The Aquajack control unit switches on and shuts off the electric motor pump automatically, based on inputs from the sensor switches located in the sump and overhead tanks. There are also other sensors to indicate air-locks in the plumbing at the motor pump, and a proprietary electronic system regulates the motor for the load deficiencies caused by the air trapped in the plumbing. The control unit also has self diagnostic features to monitor power supply fluctuations and system failures. Aquajack shuts down automatic operation in such cases, and allows a manual override option, enabling operation of the motor pump selectively, until the necessary repairs are made.

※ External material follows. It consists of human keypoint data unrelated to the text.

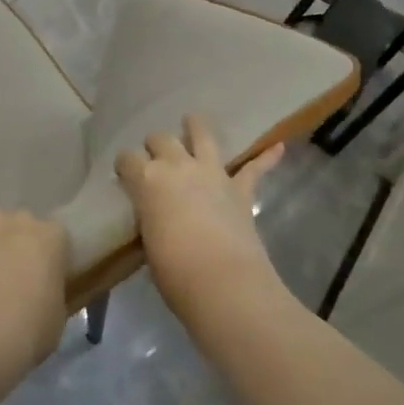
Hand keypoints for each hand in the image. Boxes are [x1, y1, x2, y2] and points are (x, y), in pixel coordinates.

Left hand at [0, 210, 70, 392]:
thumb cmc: (23, 333)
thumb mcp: (56, 321)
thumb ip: (53, 295)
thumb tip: (44, 294)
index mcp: (50, 237)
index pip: (60, 240)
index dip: (55, 262)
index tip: (50, 285)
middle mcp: (16, 222)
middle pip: (23, 229)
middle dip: (22, 250)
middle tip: (18, 285)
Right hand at [115, 115, 284, 315]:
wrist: (223, 283)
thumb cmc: (174, 272)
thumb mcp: (148, 242)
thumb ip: (151, 219)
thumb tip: (155, 216)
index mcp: (146, 181)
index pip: (127, 160)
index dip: (124, 165)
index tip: (124, 173)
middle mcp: (177, 167)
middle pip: (160, 139)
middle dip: (154, 145)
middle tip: (154, 157)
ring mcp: (212, 174)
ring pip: (203, 135)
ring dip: (196, 126)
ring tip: (192, 121)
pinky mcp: (240, 189)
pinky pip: (255, 168)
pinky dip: (267, 157)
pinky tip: (279, 146)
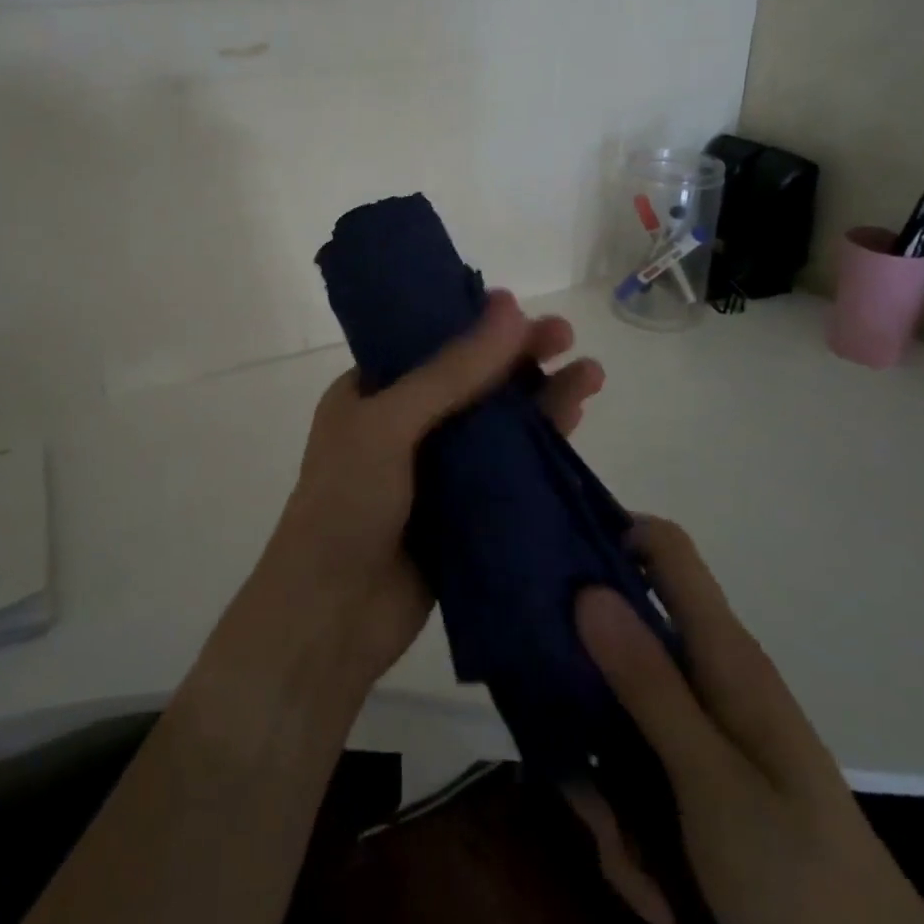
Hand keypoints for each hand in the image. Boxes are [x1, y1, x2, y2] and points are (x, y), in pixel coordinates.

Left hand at [259, 290, 605, 690]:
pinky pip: (508, 467)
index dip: (475, 322)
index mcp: (372, 391)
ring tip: (591, 374)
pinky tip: (575, 422)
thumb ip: (451, 372)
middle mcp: (405, 423)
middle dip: (519, 356)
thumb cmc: (346, 504)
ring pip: (497, 421)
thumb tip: (510, 307)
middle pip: (473, 378)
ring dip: (541, 396)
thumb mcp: (390, 424)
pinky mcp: (464, 509)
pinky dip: (540, 443)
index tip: (521, 307)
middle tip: (566, 336)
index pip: (431, 341)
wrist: (333, 617)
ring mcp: (437, 468)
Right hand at [570, 518, 923, 923]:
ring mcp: (698, 727)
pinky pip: (635, 771)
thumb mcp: (712, 782)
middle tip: (561, 754)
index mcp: (720, 653)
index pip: (666, 549)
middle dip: (583, 695)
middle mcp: (706, 675)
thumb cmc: (799, 876)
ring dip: (603, 787)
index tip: (551, 561)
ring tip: (618, 855)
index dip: (613, 533)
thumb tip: (587, 589)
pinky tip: (645, 885)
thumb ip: (649, 685)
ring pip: (616, 715)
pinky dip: (629, 826)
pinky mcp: (693, 775)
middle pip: (620, 639)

Manual sketches of different ideas initiated details for alternative styling proposals. The selected style was then manually drafted as a layout space claim, where overall details were sorted. Individual parts were then modeled with AutoCAD, starting first with the chassis, and then referencing all other mating parts to this base. Parts were next created independently as surface models, and parametric solid models, with Mechanical
Desktop. These models were also supported by orthographic design and pattern drawings. These drawings were then manually assembled by external referencing to create a composite assembly of solid and surface models. The composite model was subsequently used for re-checking the layout and parts fit on the product, resulting finally in an exploded assembly drawing including the bill of material. Plots of the ortho drawings were referred for the prototype fabrication.
Mechanical Desktop enables Mirajker Design to customize design solutions for individual clients. In addition to reducing prototyping costs, Mechanical Desktop makes it easier to identify fit problems and validate layouts, improve communication with the model maker and client, and increase efficiency with its use of parametric modeling.